PROBLEM REQUIREMENTS » Turn the records, starting with the line containing "latitude: 35.7961" and going on through the end of the records, into a two-column CSV with the columns field and value, one row per entry, each in one quoted field with line breaks turned into spaces. Leave the pictures out.

Stored records:
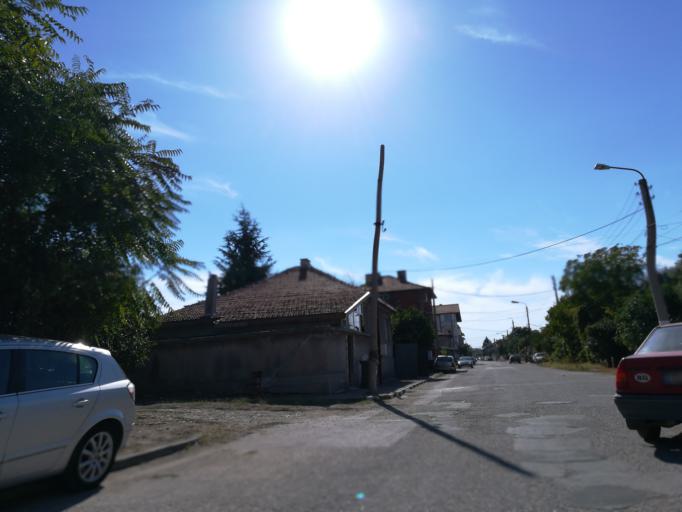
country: BG
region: Stara Zagora
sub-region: Obshtina Chirpan
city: Chirpan
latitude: 42.0942
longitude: 25.2298
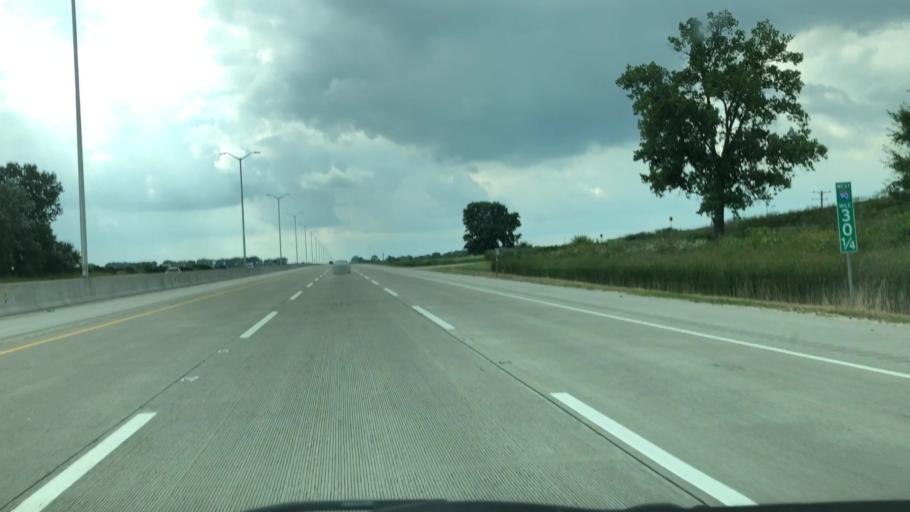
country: US
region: Illinois
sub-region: DeKalb County
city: Kingston
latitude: 42.2119
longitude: -88.7229
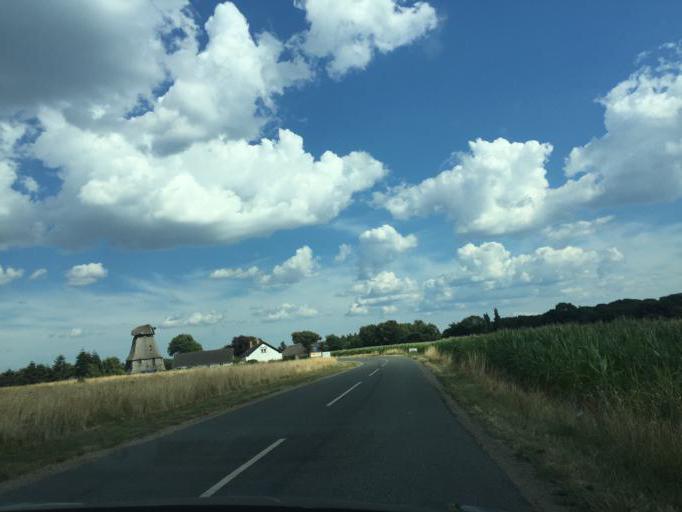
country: DK
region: South Denmark
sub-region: Assens Kommune
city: Harby
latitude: 55.1534
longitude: 10.0118
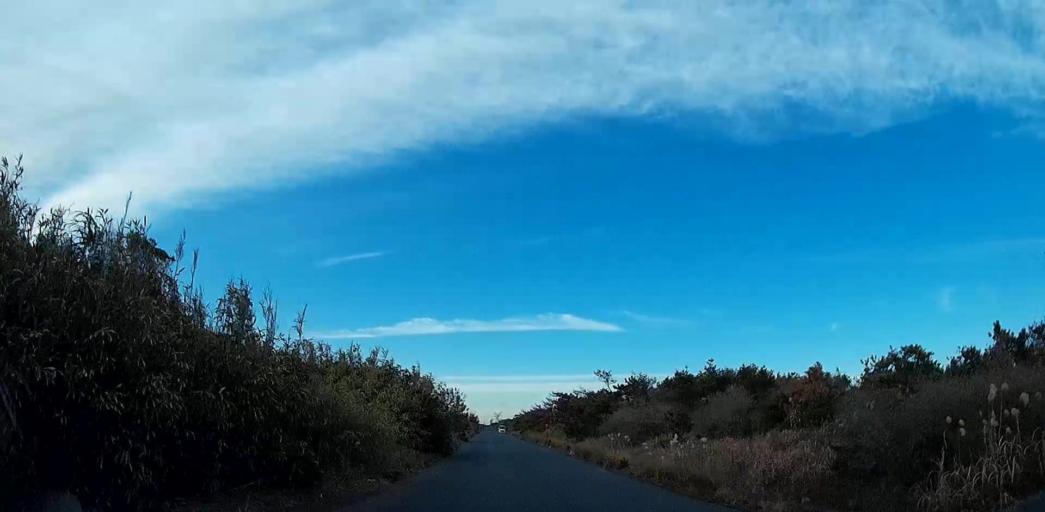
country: JP
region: Chiba
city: Hasaki
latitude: 35.7961
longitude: 140.7935
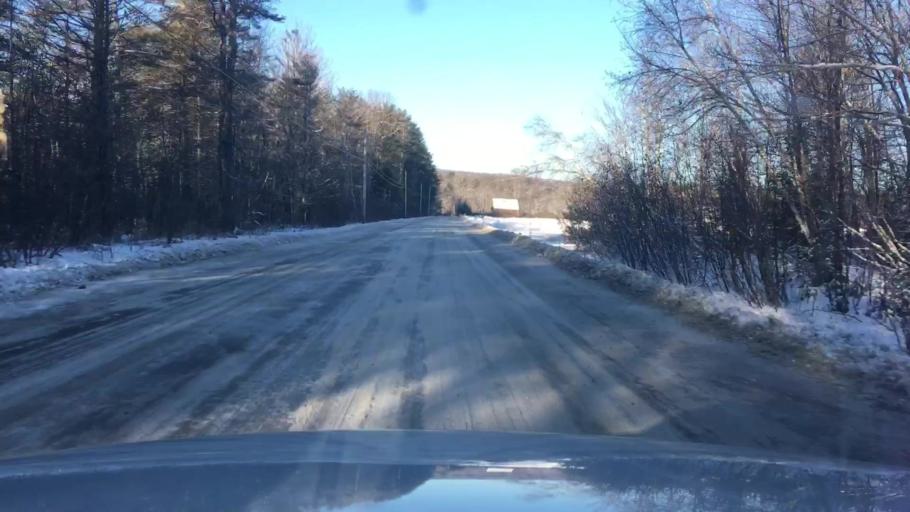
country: US
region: Maine
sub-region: Kennebec County
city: Belgrade
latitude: 44.4280
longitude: -69.8964
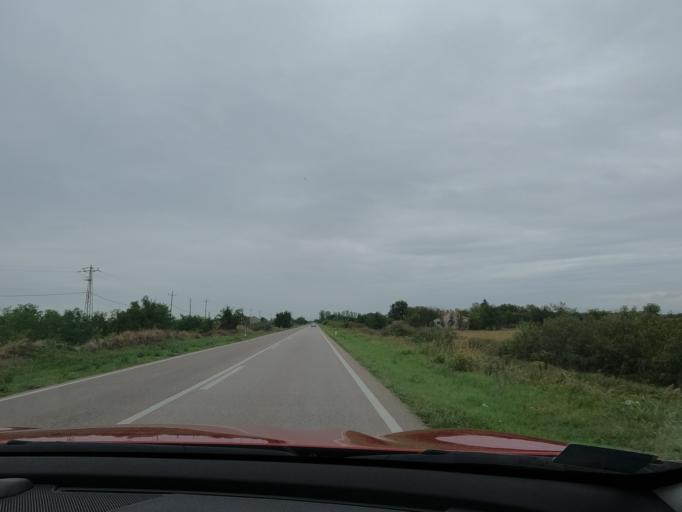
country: RS
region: Autonomna Pokrajina Vojvodina
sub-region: Severnobanatski Okrug
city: Kikinda
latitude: 45.7686
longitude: 20.4237
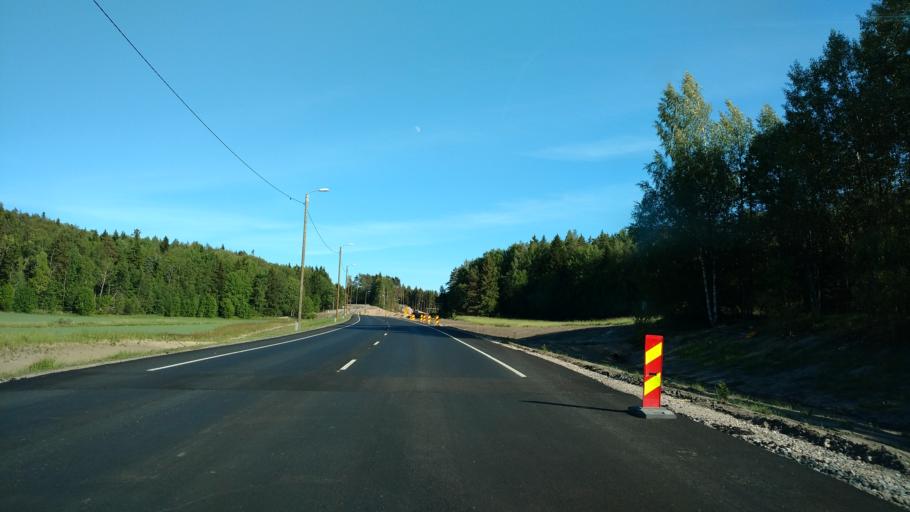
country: FI
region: Varsinais-Suomi
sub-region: Salo
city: Salo
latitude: 60.3852
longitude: 23.1690
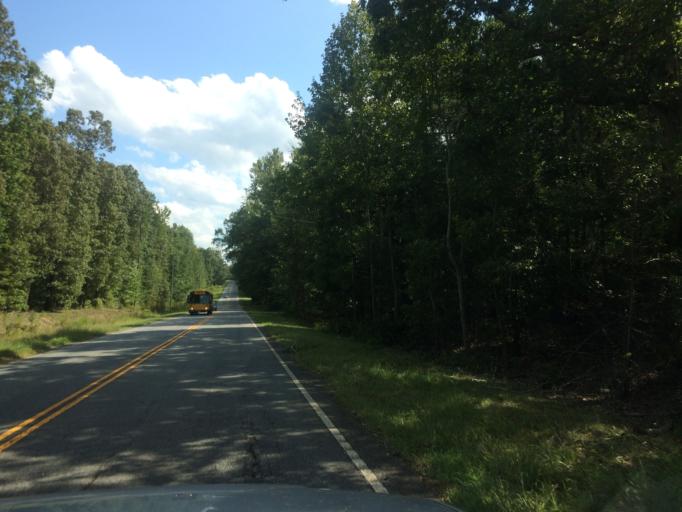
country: US
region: South Carolina
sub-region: Anderson County
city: Belton
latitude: 34.4860
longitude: -82.4543
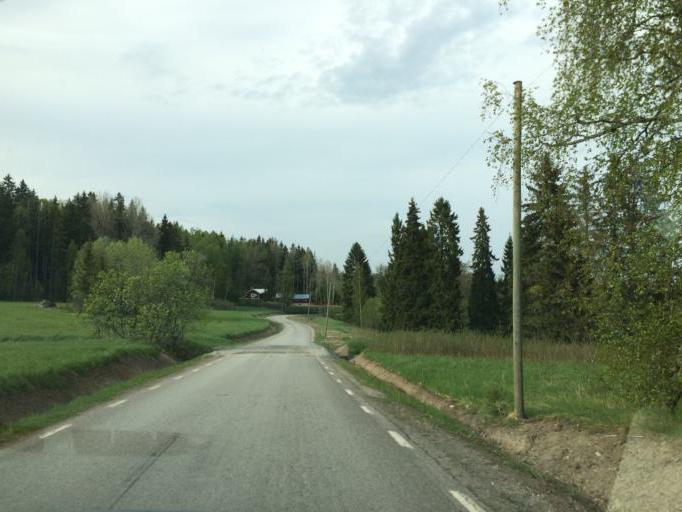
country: SE
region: Vaestmanland
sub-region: Kopings Kommun
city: Koping
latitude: 59.5862
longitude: 15.9866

SOLUTION FOR THIS TASK »
field,value
"latitude:","35.7961"
"longitude:","140.7935"
"country:","US"
"region:","Maine"
"sub-region:","Kennebec County"
"city:","Belgrade"
"latitude:","44.4280"
"longitude:","-69.8964"
"country:","RS"
"region:","Autonomna Pokrajina Vojvodina"
"sub-region:","Severnobanatski Okrug"
"city:","Kikinda"
"latitude:","45.7686"
"longitude:","20.4237"
"country:","FI"
"region:","Varsinais-Suomi"
"sub-region:","Salo"
"city:","Salo"
"latitude:","60.3852"
"longitude:","23.1690"
"country:","US"
"region:","South Carolina"
"sub-region:","Anderson County"
"city:","Belton"
"latitude:","34.4860"
"longitude:","-82.4543"
"country:","SE"
"region:","Vaestmanland"
"sub-region:","Kopings Kommun"
"city:","Koping"
"latitude:","59.5862"
"longitude:","15.9866"